- **DOMANDE**
**a.** Nell'articolo su Marchionne e l'Alfa Romeo, a quale quotidiano ha rilasciato l'intervista l'amministratore delegato di Fiat?
**b.** Elenca tutto ciò che, secondo l'articolo su Marchionne e l'Alfa Romeo, è previsto per lo stabilimento di Mirafiori.
**c.** Prosegui l'articolo su Marchionne, l'Alfa Romeo e Mirafiori dal punto in cui si interrompe.

- **TESTO DELL'ESERCIZIO**
Ora Marchionne rassicura: «Alfa mai fuori dall'Italia»

«Le Alfa Romeo non saranno prodotte mai fuori dall'Italia e tutti gli operai di Mirafiori saranno riassorbiti»: parola di Sergio Marchionne. In un'intervista al Financial Times l'ad di Fiat spezza, come già altre volte, gli schemi, in una sorta di «retromarcia» strategica rispetto alle affermazioni choc del luglio scorso. Allora Marchionne aveva definito l'Italia un Paese impossibile per fare industria, aggiungendo: «Abbiamo le alternative necessarie per realizzare le Alfa ovunque nel mondo». Ma per un marchio di lusso non sarebbe la stessa cosa: lo ammette anche lui. «Non c'è dubbio che l'origine della produzione è importante per la Maserati. Penso che lo sia anche per l'Alfa», dichiara ora l'ad del Lingotto. E promette: «Noi non produrremo mai al di fuori dell'Italia. Potrà essere il prossimo ceo a farlo, non io». Perchè «c'è sempre un modo per abbassare il livello, ma la domanda è se questa sia la risposta giusta per un marchio come Alfa. E se guardo alla sua storia e al suo Dna penso che le nostre ambizioni possono essere state sottostimate in passato».
L'Italia, dunque, non si tocca: e neppure Mirafiori. «Il piano che intendiamo applicare in termini di pieno sviluppo del sito è che tutte le persone impiegate nell'impianto siano riassorbite», sottolinea Marchionne. Nello stabilimento torinese è prevista «una catena di assemblaggio completa e un nuovo modello che andrà a integrare la gamma Maserati. Penso - afferma - che abbiamo un disperato bisogno di Suv». L'investimento, assicura, è già partito e l'idea è di «entrare sul mercato nel secondo trimestre del 2015».

- **DATI ESTRATTI**
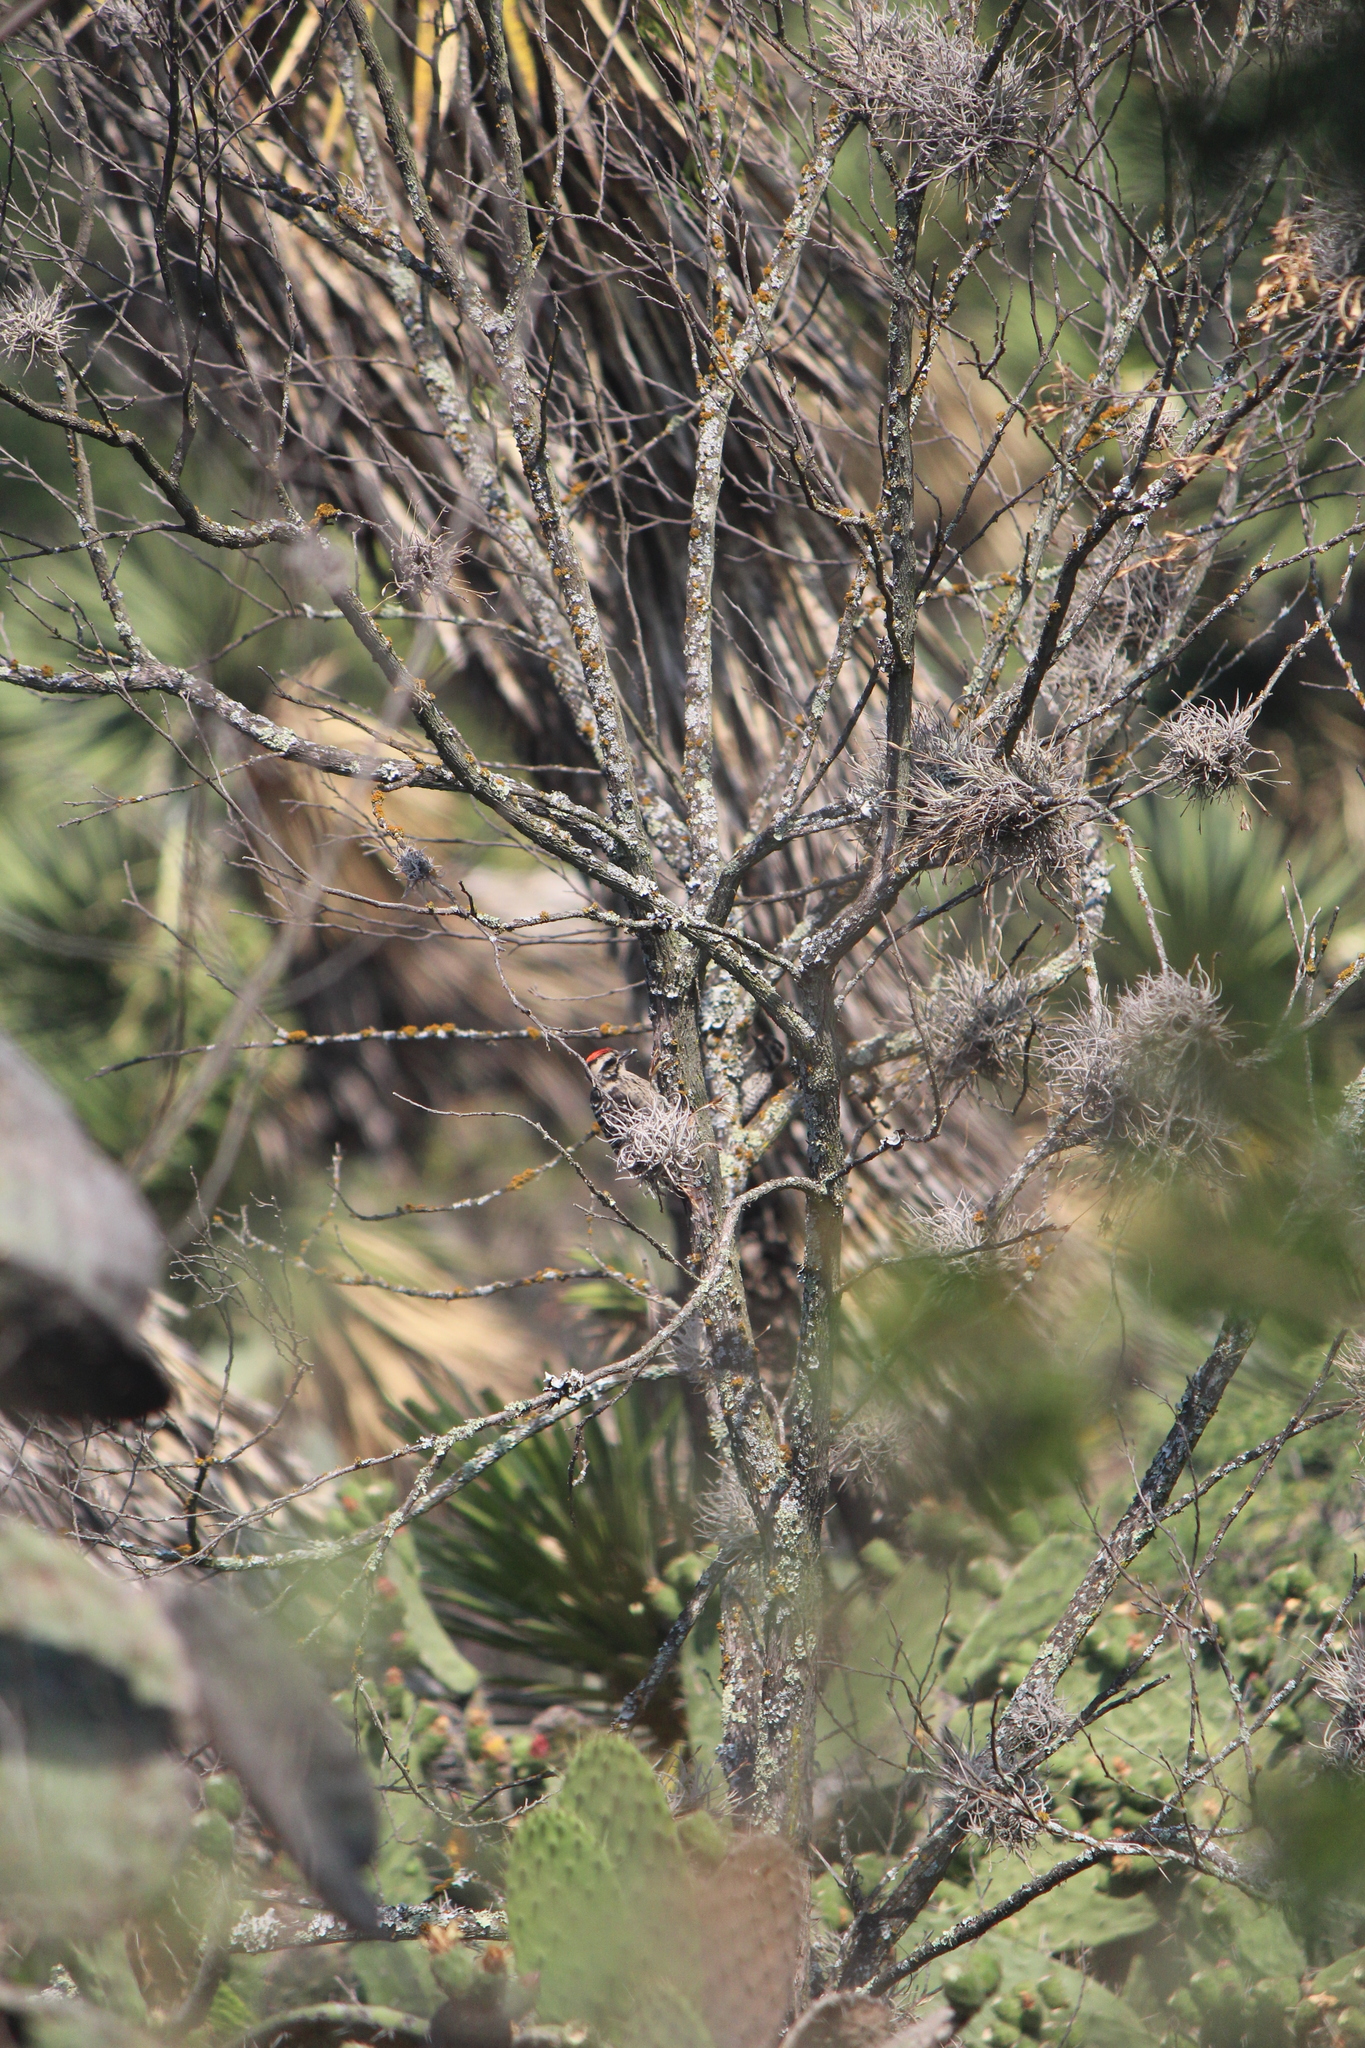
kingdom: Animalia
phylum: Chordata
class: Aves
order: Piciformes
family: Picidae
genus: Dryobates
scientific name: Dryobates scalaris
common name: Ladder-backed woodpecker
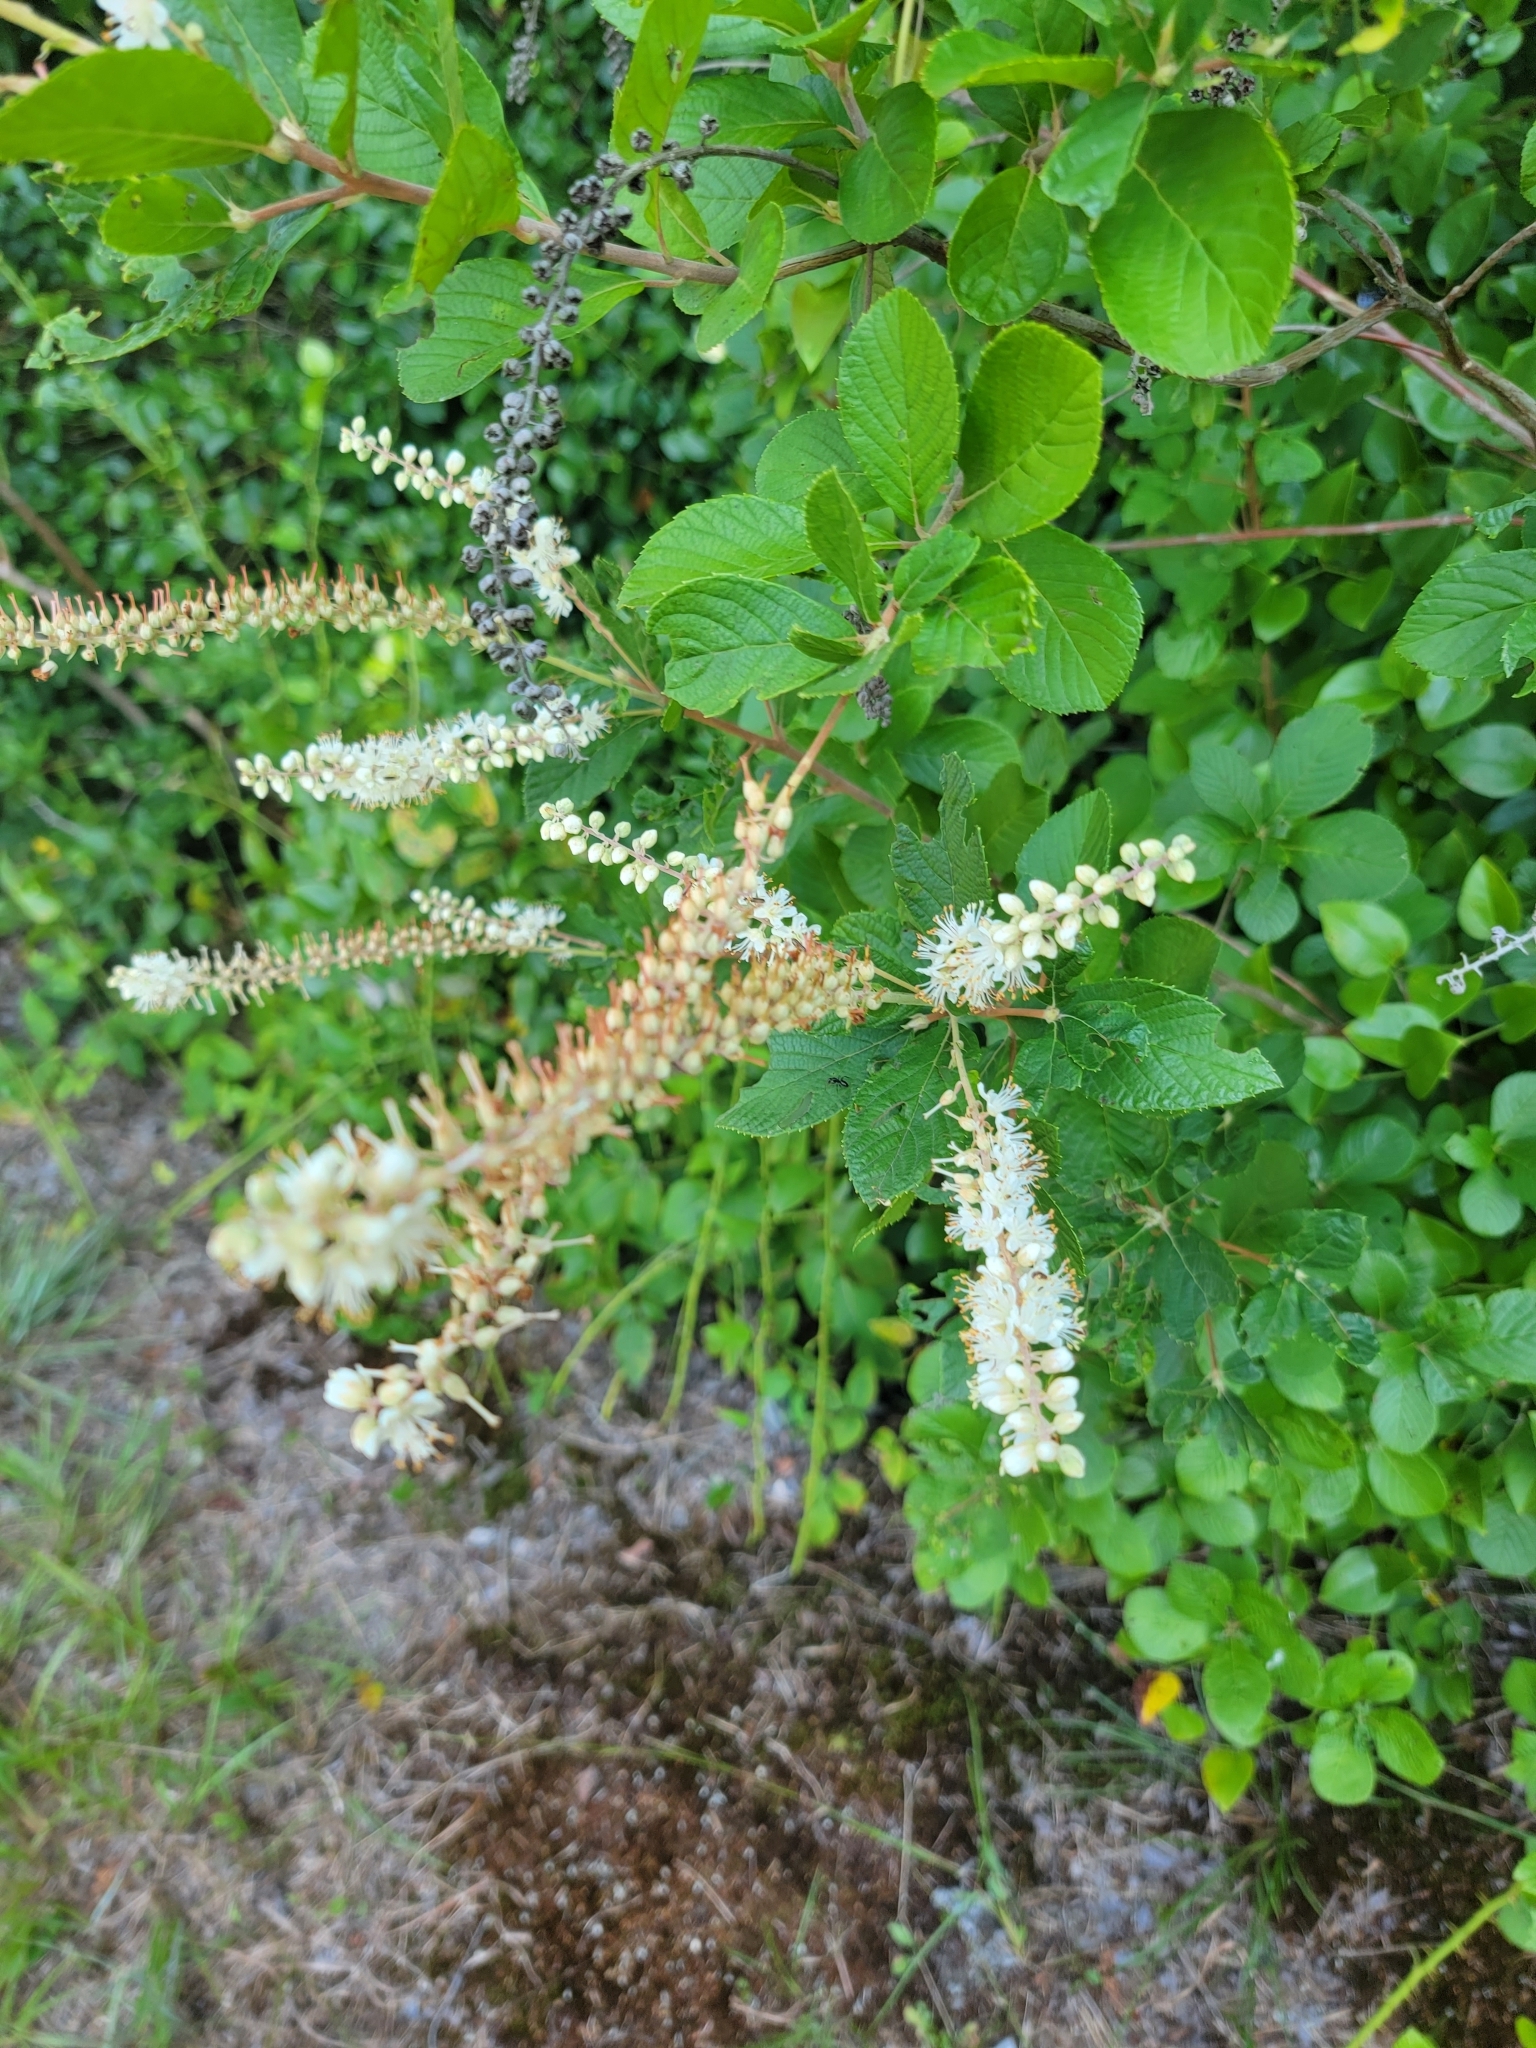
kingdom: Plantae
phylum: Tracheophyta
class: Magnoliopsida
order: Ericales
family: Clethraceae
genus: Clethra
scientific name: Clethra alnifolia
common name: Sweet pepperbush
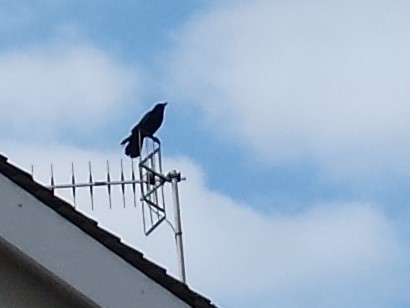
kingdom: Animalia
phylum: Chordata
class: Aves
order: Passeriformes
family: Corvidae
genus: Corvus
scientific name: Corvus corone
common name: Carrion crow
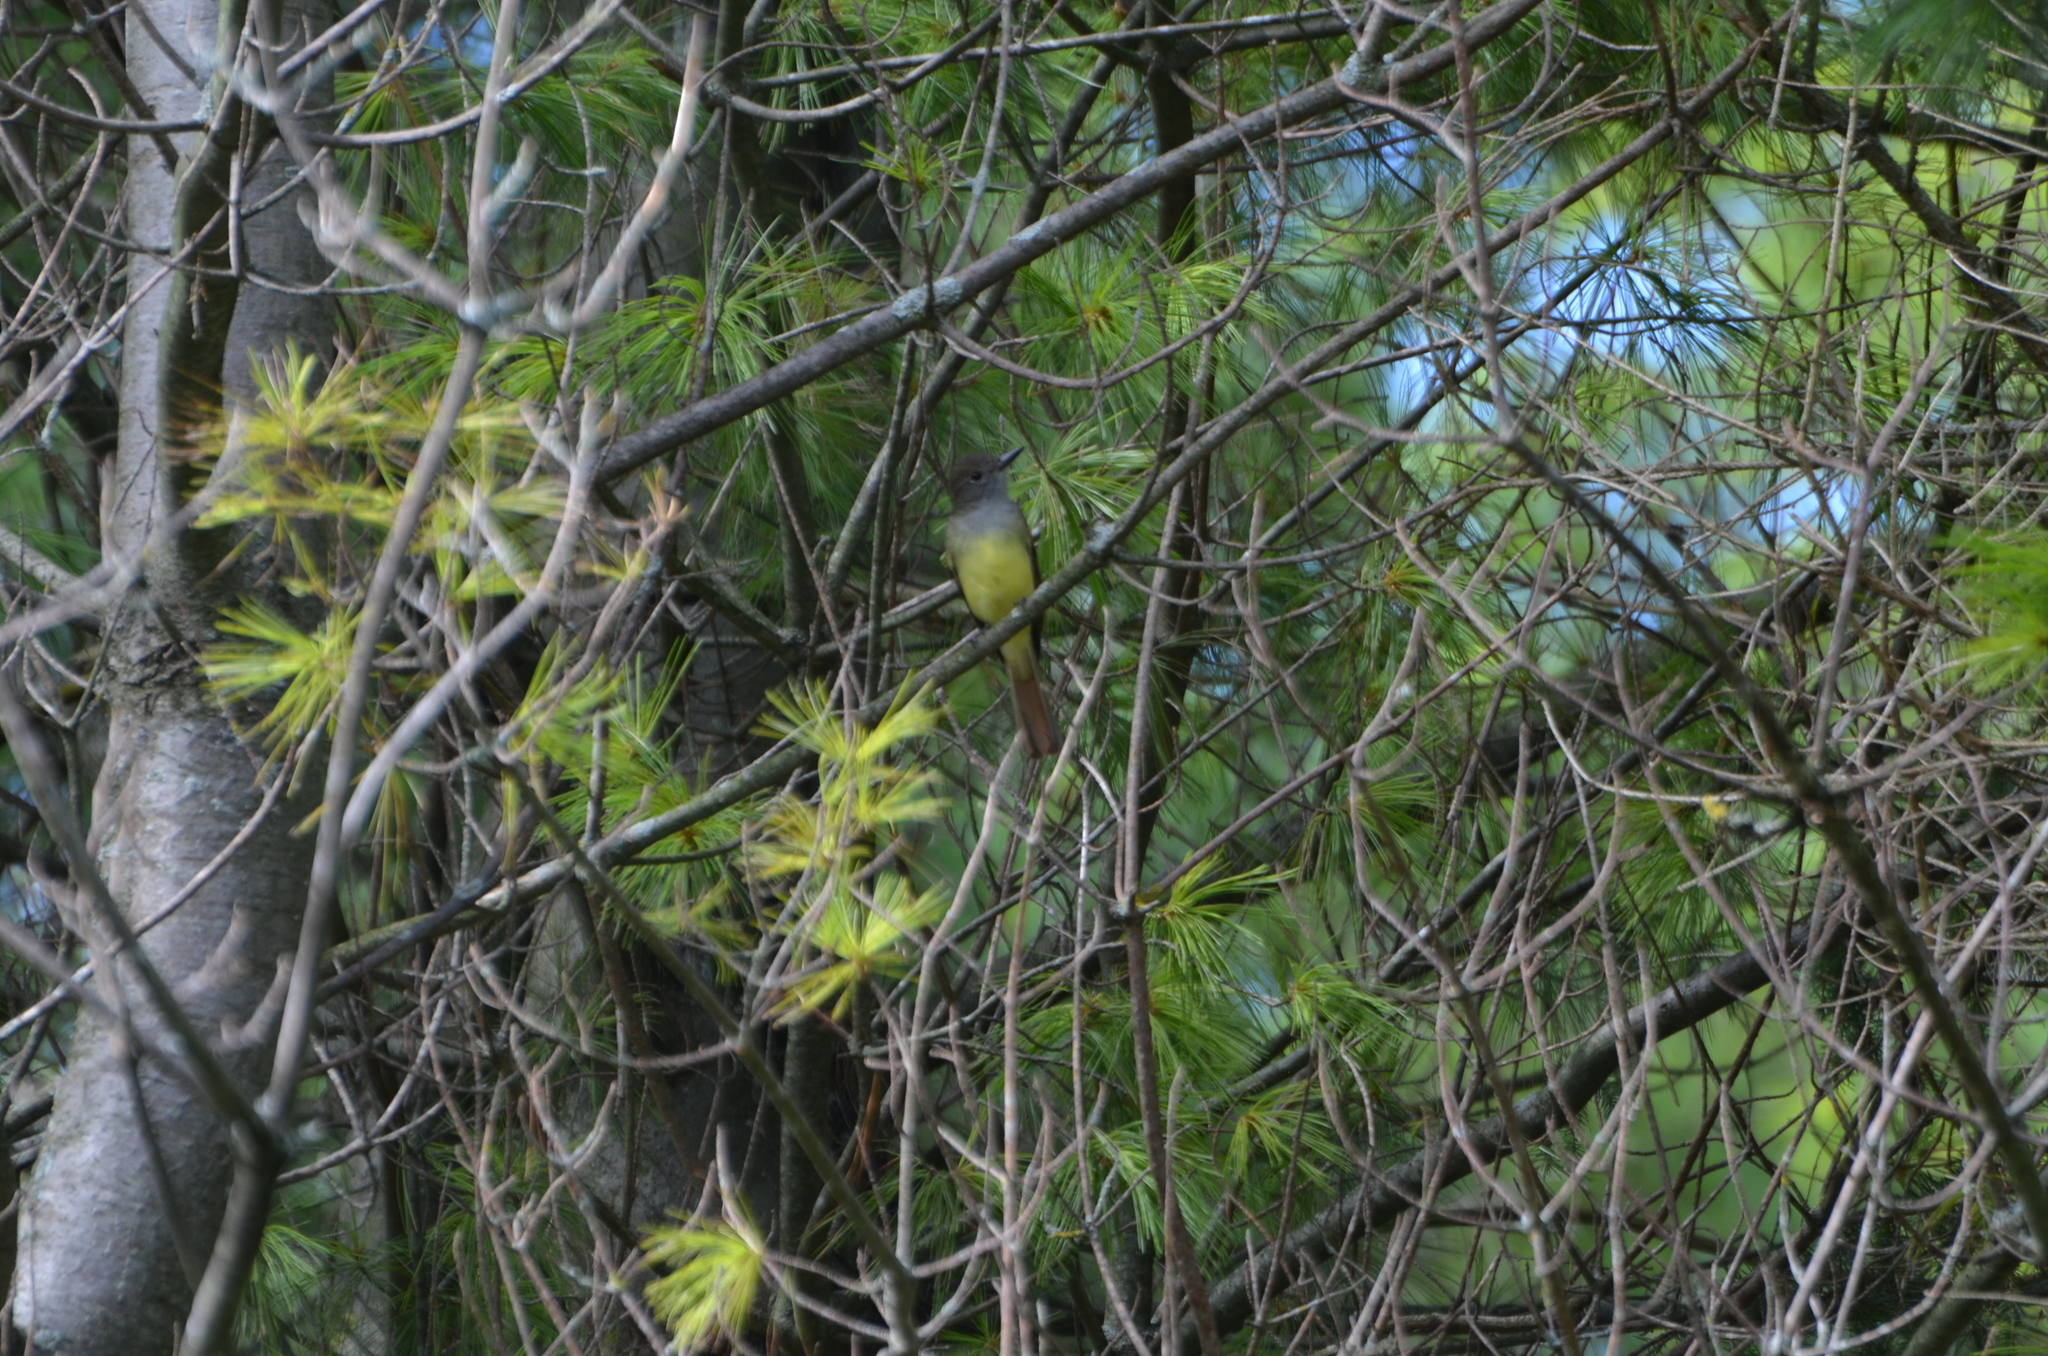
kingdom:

- **RISPOSTE**
**a.** Al Financial Times.

**b.**
- Il riassorbimento di tutte le persone impiegate nell'impianto
- Una catena di assemblaggio completa
- Un nuovo modello che andrà a integrare la gamma Maserati
- L'ingresso sul mercato nel secondo trimestre del 2015

**c.**
Le difficoltà, invece, arrivano dagli Stati Uniti, dove la trattativa per Chrysler si è arenata: Fiat e Veba non sono riusciti a trovare un accordo sul prezzo di acquisto della quota detenuta dal fondo pensionistico e l'Ipo appare sempre più vicina. Tanto che è già stata predisposta la documentazione richiesta dalla Sec: «Dovremmo essere pronti a consegnarla entro la terza settimana di questo mese», annuncia Marchionne. E aggiunge: «Dobbiamo andare avanti su questo lavoro di determinare il valore». Un compito tutt'altro che indolore: Fiat, secondo indiscrezioni di stampa, valuta nel complesso la partecipazione di Veba circa 4,2 miliardi ma il fondo alza l'asticella a cinque. Veba «è stato molto chiaro- spiega Marchionne - non si considerano detentori a lungo termine delle azioni. Vogliono monetizzare, per cui dobbiamo trovare un modo che gli consenta una via di uscita, la quale non determini quello che io considero un valore eccezionalmente alto o aspettative abnormi».

Lo sbarco in Borsa di Chrysler potrebbe dunque avvenire già entro fine anno o tutt'al più nel primo trimestre 2014: conseguenza quasi certa, uno slittamento dei tempi per la fusione tra Fiat e la casa americana. Un'ipotesi che non piace ai mercati: il titolo del Lingotto ha perso lo 0,2 per cento.